■ Work task A: Please update the lines of the records from the one that contains "ერთი ლექსის მიხედვით, თვით" through the one that contains "ღმერთს, როცა გაგიჭირდება", both included, so that "მარადისობისკენ" becomes "უკვდავებისკენ" and nothing else changes. Return only those lines.

■ Passage shown:
There is no “quick” cure. Just do the things which will increase your iman and gradually your situation will improve. Iman is increased by doing additional good deeds sincerely, and carefully avoiding sinful deeds as sins decrease iman.

Allah Almighty says in the Holy Qur’an:

إِنَّ الَّذِينَ آمَنُوا وَعَمِلُوا الصَّالِحَاتِ لَهُمْ أَجْرٌ غَيْرُ مَمْنُونٍ ﴿٨

 “For those who believe and work righteous deeds; is a reward that will never fail.”

So, apply this simple formula in your life and your state will be transformed for sure, in shaa Allah.

 

Did Islam appear in the 6th century for the first time?

Islam is not looked at as being something which showed up for the first time in history in the 6th century, by the efforts of Prophet Muhammad (صلى الله عليه وسلم), based on revelation which he received from God. We don’t look as Islam as having begun at that point. Islam began when the first man created, who was also the first prophet; Adam, and from Adam’s time to that of Muhammad’s, there were a number of prophets who came in between. All of these prophets are considered to be prophets of Islam. The teachings that they brought were teachings of Islam because Islam fundamentally means submission to the will of God. This is the essence of the religion which was brought by all of the prophets and that religion was one. People in time, due to nationalistic reasons or cultural reasons, etc. gave different names to the religions which were brought by the prophets, but the essence of that religion is one and it is fundamentally, submission to the will of God. This is why we say that Islam, when we talk about it in the final form, is a part and parcel of the Islam which was brought by all of the prophets. So in Islam, in its final form which appeared in the 6th century, we find that there are certain things that existed amongst the Arabs at a time when the message came. This is because, although the message is a universal message, and this is something made very clear in the Quran, we find the prophets that came before, like Jesus and Moses, who were sent to particular people in particular places for particular periods of time. Their later followers tried to universalize the message. However, when we look even at the existing writings that have been attributed to the prophets, we find that these prophets were sent to particular people, and thus, when we look in the Quran, we find numerous references where God says that Muhammad was sent as a mercy to all mankind .

Assalam.o.alikum. Shaykh, I am here to ask you the shar’ee view on my divorce matter. Please help me as I’m in a very critical situation. My husband divorced me thrice with a break on a single telephonic conversation (in one time). During his act, we were both familiar with what he was doing. But after that he realized what he did. Is this considered a single divorce? Everyone gives me different opinions. Please tell me what I should do. We both want to get rujuoo (live together), as we love each other very much and we can’t live without each other. But, can we?

■ Record extracts:
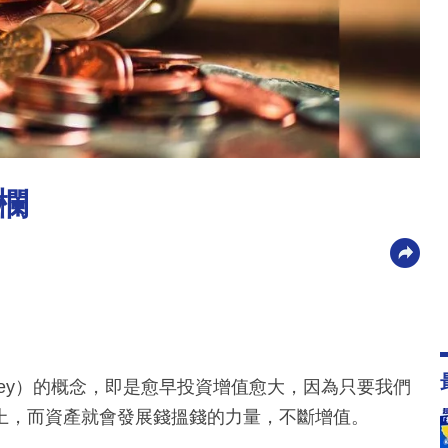
欄
 Money）的概念，即是愈早投資增值愈大，因為只要我們
上，而資產就會發展錢搵錢的力量，不斷增值。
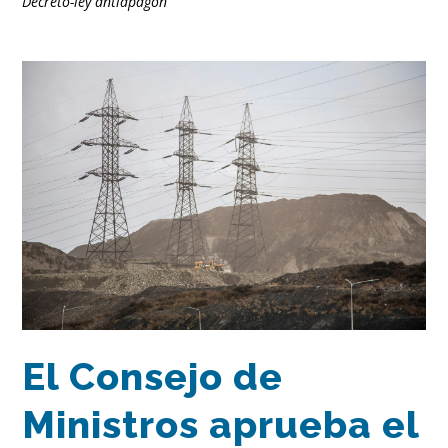
Decreto-ley antiapagón
El Consejo de
Ministros aprueba el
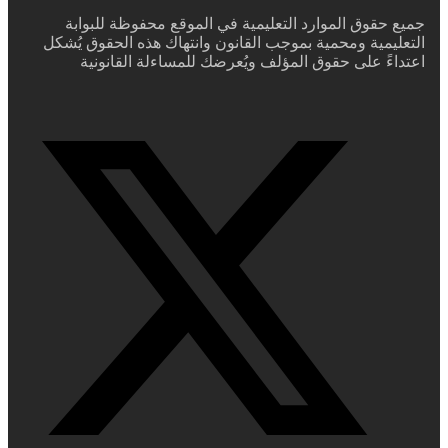
جميع حقوق الموارد التعليمية في الموقع محفوظة للبوابة
التعليمية ومحمية بموجب القانون وانتهاك هذه الحقوق يُشكل
اعتداءً على حقوق المؤلف ويُعرضك للمساءلة القانونية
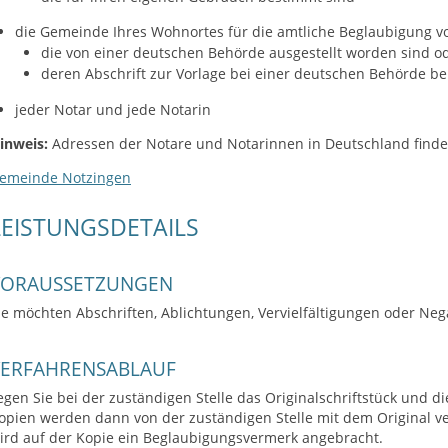
die Gemeinde Ihres Wohnortes für die amtliche Beglaubigung vo
die von einer deutschen Behörde ausgestellt worden sind o
deren Abschrift zur Vorlage bei einer deutschen Behörde b
jeder Notar und jede Notarin
inweis:
Adressen der Notare und Notarinnen in Deutschland finde
emeinde Notzingen
LEISTUNGSDETAILS
VORAUSSETZUNGEN
ie möchten Abschriften, Ablichtungen, Vervielfältigungen oder Neg
VERFAHRENSABLAUF
egen Sie bei der zuständigen Stelle das Originalschriftstück und 
opien werden dann von der zuständigen Stelle mit dem Original v
ird auf der Kopie ein Beglaubigungsvermerk angebracht.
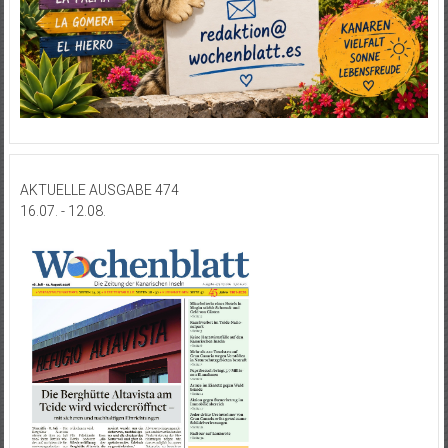
AKTUELLE AUSGABE 474
16.07. - 12.08.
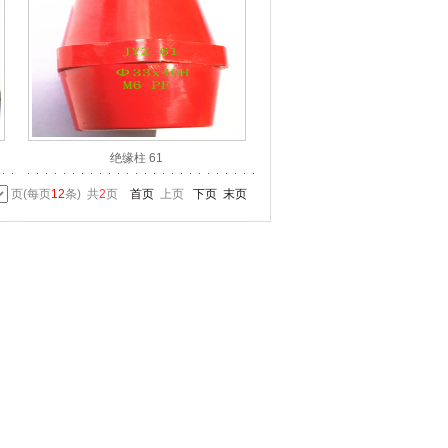
绝缘柱 61
页(每页
12
条) 共
2
页
首页
上页
下页
末页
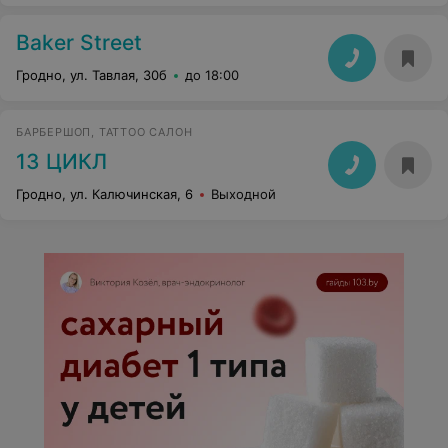
Baker Street
Гродно, ул. Тавлая, 30б
до 18:00
БАРБЕРШОП, TATTOO САЛОН
13 ЦИКЛ
Гродно, ул. Калючинская, 6
Выходной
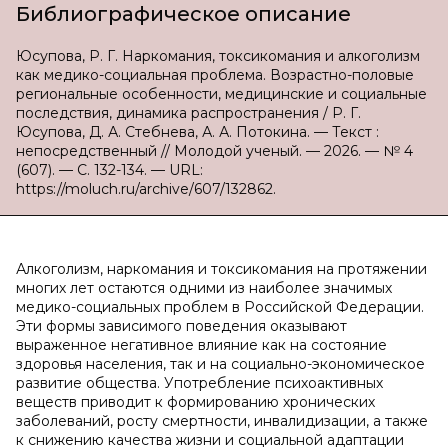
Библиографическое описание
Юсупова, Р. Г. Наркомания, токсикомания и алкоголизм
как медико-социальная проблема. Возрастно-половые
региональные особенности, медицинские и социальные
последствия, динамика распространения / Р. Г.
Юсупова, Д. А. Стебнева, А. А. Потокина. — Текст :
непосредственный // Молодой ученый. — 2026. — № 4
(607). — С. 132-134. — URL:
https://moluch.ru/archive/607/132862.
Алкоголизм, наркомания и токсикомания на протяжении
многих лет остаются одними из наиболее значимых
медико-социальных проблем в Российской Федерации.
Эти формы зависимого поведения оказывают
выраженное негативное влияние как на состояние
здоровья населения, так и на социально-экономическое
развитие общества. Употребление психоактивных
веществ приводит к формированию хронических
заболеваний, росту смертности, инвалидизации, а также
к снижению качества жизни и социальной адаптации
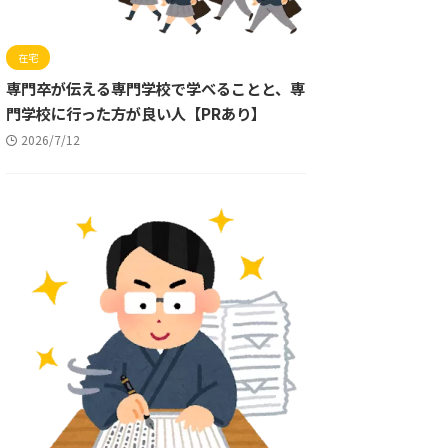
在宅
専門卒が伝える専門学校で学べることと、専
門学校に行った方が良い人【PRあり】
2026/7/12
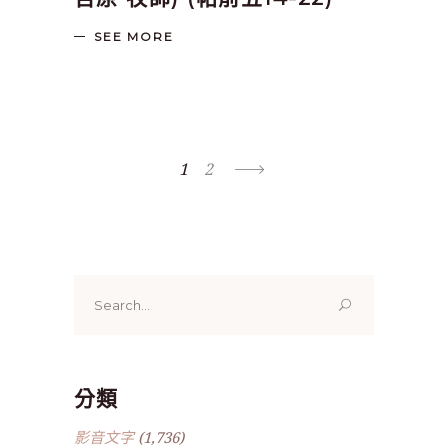
SEE MORE
1
2
Search
for:
分類
影音文字
(1,736)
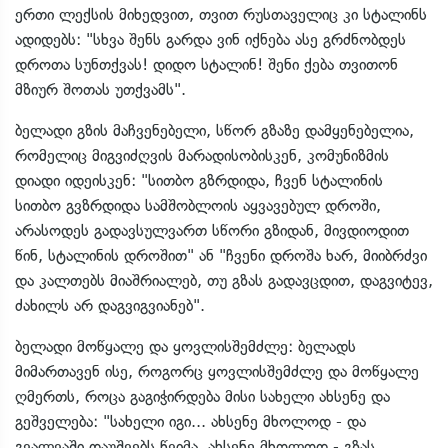
ერთი ლექსის მიხედვით, თვით რუსთაველიც კი სტალინს
ადიდებს: "სხვა შენს გარდა ვინ იქნება ასე გრძნობდეს
დროთა სუნთქვას! დიდო სტალინ! შენი ქება თვითონ
მზიურ შოთას უთქვამს".
ბელადი გზის მაჩვენებელი, სწორ გზაზე დამყენებელია,
რომელიც მიგვიძღვის მარადისობისკენ, კომუნიზმის
დიადი იდეისკენ: "სითბო გზრდიდა, ჩვენ სტალინის
სითბო გვზრდიდა სამშობლოის აყვავებულ დროში,
არასოდეს გადავსულვართ სწორი გზიდან, მივდიოდით
წინ, სტალინის დროშით" ან "ჩვენი დროშა ხარ, მიიბრძვი
და კალთებს მიაშრიალებ, თუ გზას გადავცდით, დაგვიტევ,
ძახილს არ დაგვიგვიანებ".
ბელადი მოწყალე და ყოვლისშემძლე: ბელადს
მიმართავენ ისე, როგორც ყოვლისშემძლე და მოწყალე
ღმერთს, როცა გაგიჭირდება მისი სახელი ახსენე და
გეშველება: "სახელი იგი... ახსენე მხოლოდ - და
გვალვაში დაუშვებს წვიმა, ახსენე მხოლოდ - გზას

■ Work task B: Write what comes next in the Islamic question-and-answer text, picking up right after its final sentence.

■ Result A:
ერთი ლექსის მიხედვით, თვით რუსთაველიც კი სტალინს
ადიდებს: "სხვა შენს გარდა ვინ იქნება ასე გრძნობდეს
დროთა სუნთქვას! დიდო სტალინ! შენი ქება თვითონ
მზიურ შოთას უთქვამს".
ბელადი გზის მაჩვენებელი, სწორ გზაზე დამყენებელია,
რომელიც მიგვიძღვის უკვდავებისკენ, კომუნიზმის
დიადი იდეისკენ: "სითბო გზრდიდა, ჩვენ სტალინის
სითბო გვზრდიდა სამშობლოის აყვავებულ დროში,
არასოდეს გადავსულვართ სწორი გზიდან, მივდიოდით
წინ, სტალინის დროშით" ან "ჩვენი დროშა ხარ, მიიბრძვი
და კალთებს მიაშრიალებ, თუ გზას გადავცდით, დაგვიტევ,
ძახილს არ დაგვიგვიანებ".
ბელადი მოწყალე და ყოვლისშემძლე: ბელადს
მიმართავენ ისე, როგორც ყოვლისშემძლე და მოწყალე
ღმერთს, როცა გაგიჭირდება მისი სახელი ახსენე და

■ Result B:
Wa alaykum salaam. If your case has not already been taken to the authorities and a ruling made in the court, the correct view is that it counts as one divorce, whether it is uttered in a single phrase, such as saying “You are thrice divorced” or in repeated words such as saying, “You are divorced, you are divorced, you are divorced.” This is the view favored by Shaykh al-Islam Ibn Taymiyah (may Allah have mercy on him) and was the view regarded as most correct by Shaykh al-Sa’di (may Allah have mercy on him) and Shaykh Ibn ‘Uthaymeen (may Allah have mercy on him).

They quoted as evidence the hadeeth narrated by Muslim (1472) from Ibn ‘Abbaas (may Allah be pleased with him) who said: At the time of the Messenger of Allah (peace and blessings of Allah be upon him), Abu Bakr and the first two years of ‘Umar’s caliphate, a threefold divorce was counted as one. Then ‘Umar ibn al-Khattaab said: “People have become hasty in a matter in which they should take their time. I am thinking of holding them to it. So he made it binding upon them.”

 

Does Allah favour a nation to fight against another i.e., favouring some people over others?

Well, yes! Allah favours some people over others, as Allah favours some individuals over others. There are numbers of verses in the Quran where Allah speaks about some people being favoured over others by Him. Even some Prophets were favoured more than other Prophets. Therefore, this concept is not strange, because Allah repels some people and favours others, as He uses them to repel many people and to save others.

(تِلْكَ الرُّسُلُ فَضَّلْنَا بَعْضَهُمْ عَلَىٰ بَعْضٍۘ مِنْهُمْ مَنْ كَلَّمَ اللَّهُۖ وَرَفَعَ بَعْضَهُمْ دَرَجَاتٍۚ وَآتَيْنَا عِيسَى ابْنَ مَرْيَمَ الْبَيِّنَاتِ وَأَيَّدْنَاهُ بِرُوحِ الْقُدُسِۗ وَلَوْشَاءَ اللَّهُ مَا اقْتَتَلَ الَّذِينَ مِنْ بَعْدِهِمْ مِنْ بَعْدِ مَا جَاءَتْهُمُ الْبَيِّنَاتُ وَلَٰكِنِ اخْتَلَفُوا فَمِنْهُمْ مَنْ آمَنَ وَمِنْهُمْ مَنْ كَفَرَۚ وَلَوْشَاءَاللَّهُ مَا اقْتَتَلُوا وَلَٰكِنَّ اللَّهَ يَفْعَلُ مَا يُرِيدُ) {البقرة:253}

“Those messengers – some of them We caused to exceed others. Among them were those to whom Allah spoke, and He raised some of them in degree (of honour). And We gave Jesus, the son of Mary, clear proofs (Signs), and We supported him with the Pure Spirit [i.e., Gabriel]. If Allah had so willed, succeeding generations would not have fought among each other, after clear proofs (signs) had come to them, but they differed, and some believed and others disbelieved. If Allah had so willed, they would not have fought each other; but Allah does what He intends.”

 

Could you please tell me how the prophets prayed to Allah?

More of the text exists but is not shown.